第11章 初デート③
「あー、楽しかったね!」
「まだやっていないものがありますよ。」
「え?」
一通りゲームを試したものだと思っていたが、施設の置くの方に人だかりが出来ていて、その周辺にあるものはまだ試していなかった。
「あの箱形の機械は何ですか?」
「あー、あれか。あれはプリクラだよ。」
「プリクラとは何ですか?」
「写真を撮る機械で最近中高生の間で人気なんだ。」
「写真を撮るだけなら携帯電話でも出来ますが?」
「うーん、そうなんだけど…いつもと違う写真が撮れてシールで機械から出て来たり、その時の楽しい気持ちを特別な機械で撮影出来て、最近ではスマホに動いた写真が送られたりもするんだよ。」
「楽しい気持ちを携帯電話に保存が出来るのですね。それは少し魅力的ですね。」
「…撮ってみる?」
私の顔を覗き込んで来た小林くんの顔は相変わらず優しい笑顔で心臓が跳ね上がった。
「はい。今のこの気持ちを保存出来るならぜひ。」
私たちは自然とお互いのつないでいた手をぎゅっと握り直した。
そのまま歩みを進め、プリクラを撮る機械の中へ入った。
「案外狭い作りになっているのですね。」
外から見た様子では大きく感じていたが、実際中に入ると二人の距離が必然的に近くなる程の狭さだった。

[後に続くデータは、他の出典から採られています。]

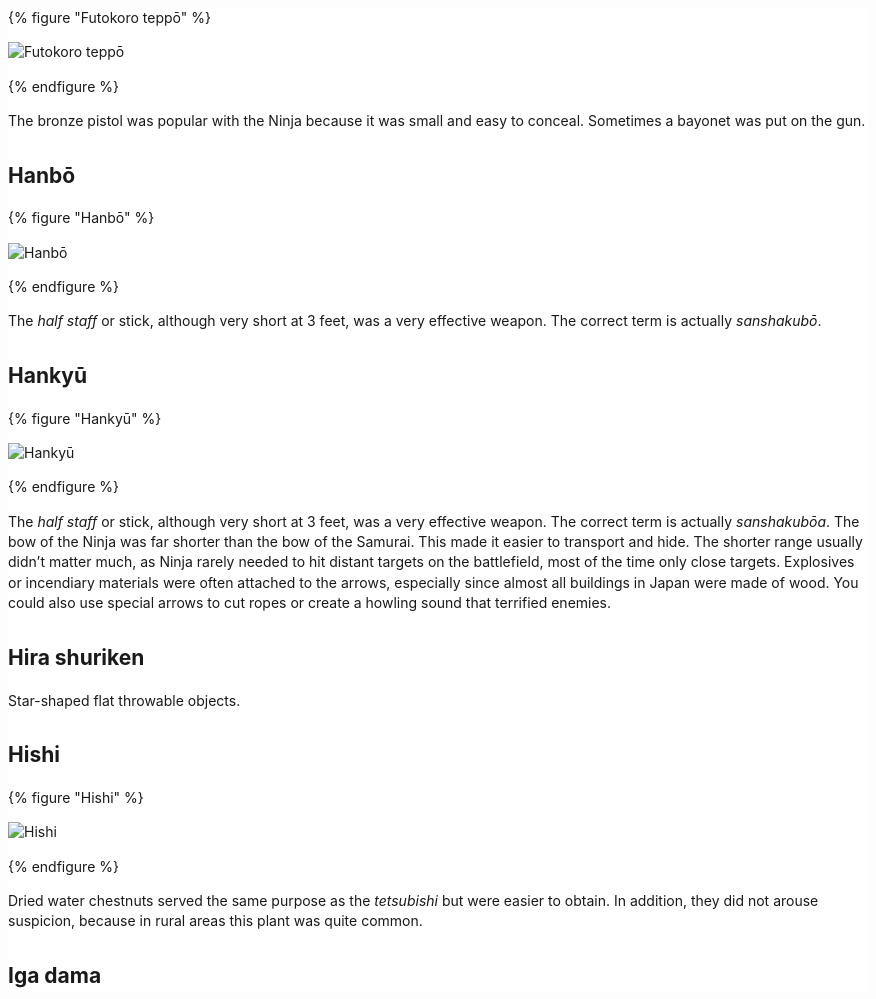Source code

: {% figure "Futokoro teppō" %}

![Futokoro teppō](/assets/images/book/waffen-futokoroteppo.jpg)

{% endfigure %}

The bronze pistol was popular with the Ninja because it was small and easy to conceal. Sometimes a bayonet was put on the gun.

## Hanbō

{% figure "Hanbō" %}

![Hanbō](/assets/images/book/waffen-hanbo.jpg)

{% endfigure %}

The _half staff_ or stick, although very short at 3 feet, was a very effective weapon. The correct term is actually _sanshakubō_.

## Hankyū

{% figure "Hankyū" %}

![Hankyū](/assets/images/book/waffen-hankyu.jpg)

{% endfigure %}

The _half staff_ or stick, although very short at 3 feet, was a very effective weapon. The correct term is actually _sanshakubōa_. The bow of the Ninja was far shorter than the bow of the Samurai. This made it easier to transport and hide. The shorter range usually didn’t matter much, as Ninja rarely needed to hit distant targets on the battlefield, most of the time only close targets. Explosives or incendiary materials were often attached to the arrows, especially since almost all buildings in Japan were made of wood. You could also use special arrows to cut ropes or create a howling sound that terrified enemies.

## Hira shuriken

Star-shaped flat throwable objects.

## Hishi

{% figure "Hishi" %}

![Hishi](/assets/images/book/waffen-hishi.jpg)

{% endfigure %}

Dried water chestnuts served the same purpose as the _tetsubishi_ but were easier to obtain. In addition, they did not arouse suspicion, because in rural areas this plant was quite common.

## Iga dama
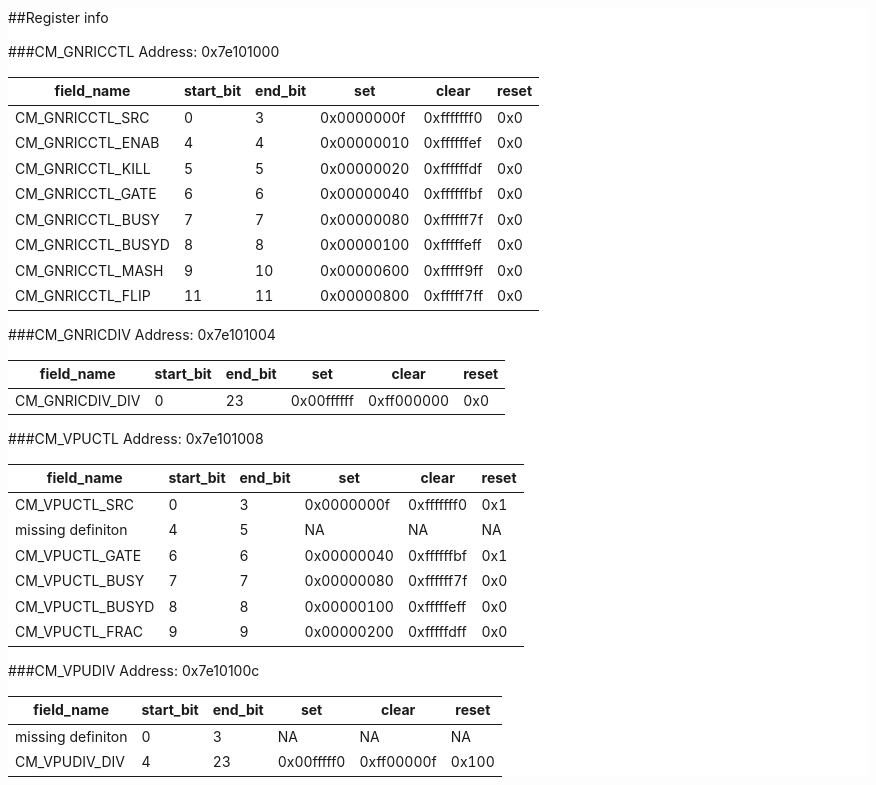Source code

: ##Register info


###CM_GNRICCTL
 Address: 0x7e101000

| field_name | start_bit | end_bit | set | clear | reset |
| --- | --- | --- | --- | --- | --- |
| CM_GNRICCTL_SRC | 0 | 3 | 0x0000000f | 0xfffffff0 | 0x0 |
| CM_GNRICCTL_ENAB | 4 | 4 | 0x00000010 | 0xffffffef | 0x0 |
| CM_GNRICCTL_KILL | 5 | 5 | 0x00000020 | 0xffffffdf | 0x0 |
| CM_GNRICCTL_GATE | 6 | 6 | 0x00000040 | 0xffffffbf | 0x0 |
| CM_GNRICCTL_BUSY | 7 | 7 | 0x00000080 | 0xffffff7f | 0x0 |
| CM_GNRICCTL_BUSYD | 8 | 8 | 0x00000100 | 0xfffffeff | 0x0 |
| CM_GNRICCTL_MASH | 9 | 10 | 0x00000600 | 0xfffff9ff | 0x0 |
| CM_GNRICCTL_FLIP | 11 | 11 | 0x00000800 | 0xfffff7ff | 0x0 |

###CM_GNRICDIV
 Address: 0x7e101004

| field_name | start_bit | end_bit | set | clear | reset |
| --- | --- | --- | --- | --- | --- |
| CM_GNRICDIV_DIV | 0 | 23 | 0x00ffffff | 0xff000000 | 0x0 |

###CM_VPUCTL
 Address: 0x7e101008

| field_name | start_bit | end_bit | set | clear | reset |
| --- | --- | --- | --- | --- | --- |
| CM_VPUCTL_SRC | 0 | 3 | 0x0000000f | 0xfffffff0 | 0x1 |
| missing definiton | 4 | 5 | NA | NA | NA |
| CM_VPUCTL_GATE | 6 | 6 | 0x00000040 | 0xffffffbf | 0x1 |
| CM_VPUCTL_BUSY | 7 | 7 | 0x00000080 | 0xffffff7f | 0x0 |
| CM_VPUCTL_BUSYD | 8 | 8 | 0x00000100 | 0xfffffeff | 0x0 |
| CM_VPUCTL_FRAC | 9 | 9 | 0x00000200 | 0xfffffdff | 0x0 |

###CM_VPUDIV
 Address: 0x7e10100c

| field_name | start_bit | end_bit | set | clear | reset |
| --- | --- | --- | --- | --- | --- |
| missing definiton | 0 | 3 | NA | NA | NA |
| CM_VPUDIV_DIV | 4 | 23 | 0x00fffff0 | 0xff00000f | 0x100 |
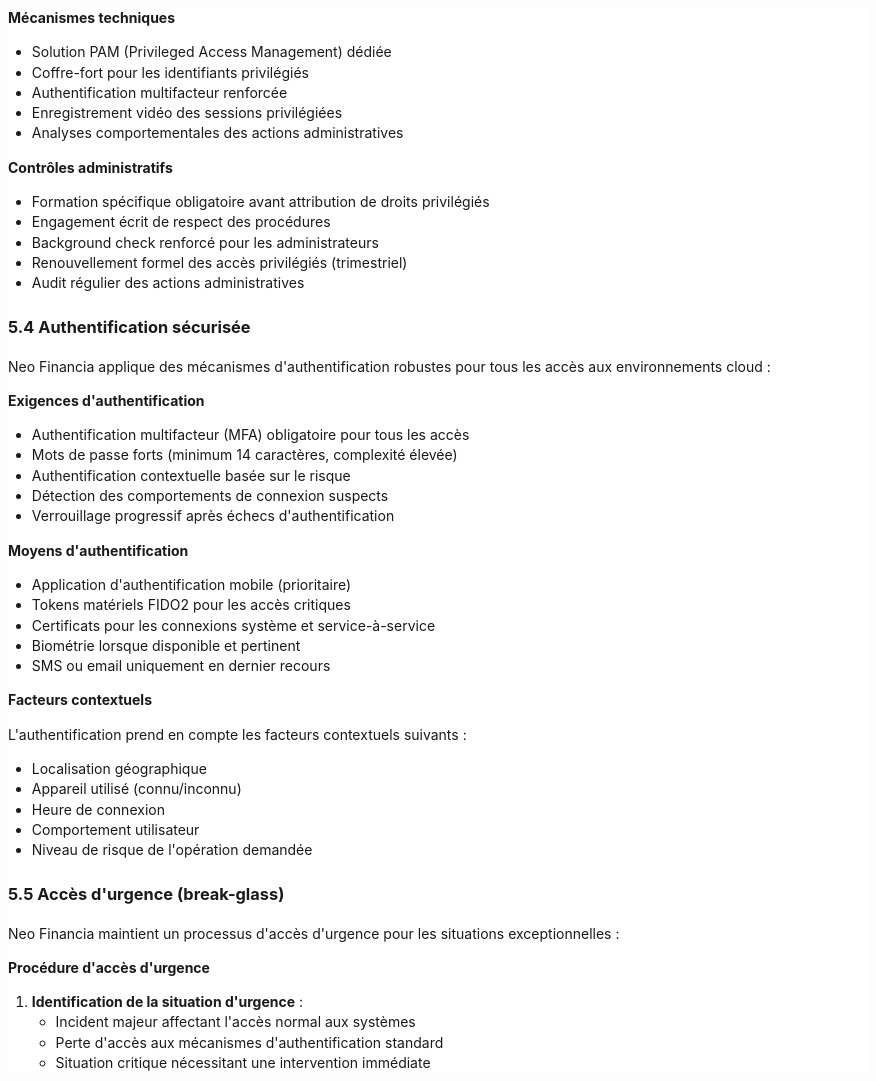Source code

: **Mécanismes techniques**

- Solution PAM (Privileged Access Management) dédiée
- Coffre-fort pour les identifiants privilégiés
- Authentification multifacteur renforcée
- Enregistrement vidéo des sessions privilégiées
- Analyses comportementales des actions administratives

**Contrôles administratifs**

- Formation spécifique obligatoire avant attribution de droits privilégiés
- Engagement écrit de respect des procédures
- Background check renforcé pour les administrateurs
- Renouvellement formel des accès privilégiés (trimestriel)
- Audit régulier des actions administratives

### 5.4 Authentification sécurisée

Neo Financia applique des mécanismes d'authentification robustes pour tous les accès aux environnements cloud :

**Exigences d'authentification**

- Authentification multifacteur (MFA) obligatoire pour tous les accès
- Mots de passe forts (minimum 14 caractères, complexité élevée)
- Authentification contextuelle basée sur le risque
- Détection des comportements de connexion suspects
- Verrouillage progressif après échecs d'authentification

**Moyens d'authentification**

- Application d'authentification mobile (prioritaire)
- Tokens matériels FIDO2 pour les accès critiques
- Certificats pour les connexions système et service-à-service
- Biométrie lorsque disponible et pertinent
- SMS ou email uniquement en dernier recours

**Facteurs contextuels**

L'authentification prend en compte les facteurs contextuels suivants :
- Localisation géographique
- Appareil utilisé (connu/inconnu)
- Heure de connexion
- Comportement utilisateur
- Niveau de risque de l'opération demandée

### 5.5 Accès d'urgence (break-glass)

Neo Financia maintient un processus d'accès d'urgence pour les situations exceptionnelles :

**Procédure d'accès d'urgence**

1. **Identification de la situation d'urgence** :
   - Incident majeur affectant l'accès normal aux systèmes
   - Perte d'accès aux mécanismes d'authentification standard
   - Situation critique nécessitant une intervention immédiate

(別に嫌な訳ではないですが、ここまで近いと緊張しますね…)
「神崎さん、好きなフレーム選んでくれる?」
(神崎さんとほぼ密室状態なんて理性保てるかな…)
フレームを選べ終え、撮影に映ると後ろの壁にグリーンカーテンが引かれた。
「なるほど、これで背景を返る訳ですね。」
「神崎さん!前見なきゃ!」
『グイっ』
「キャッ」
腕を引っ張られたかと思った瞬間、フラッシュが光り思わず目を閉じてしまった。
目を開けるとそこは真っ暗で、身体はぬくもりに包まれていた。
何が起きたのか理解出来ずにいると、再びフラッシュが焚かれる。
「小林くん…?」
「っごめん!」
目の前が小林くんで埋まっていた為、きっと抱き締められたのだと理解出来た瞬間、頬に熱が貯まるのが分かった。
「ぃ、ぃぇ…」
小林くんの顔を見るのが何だか恥ずかしく感じ、俯き加減に情けない返事しか出来ない。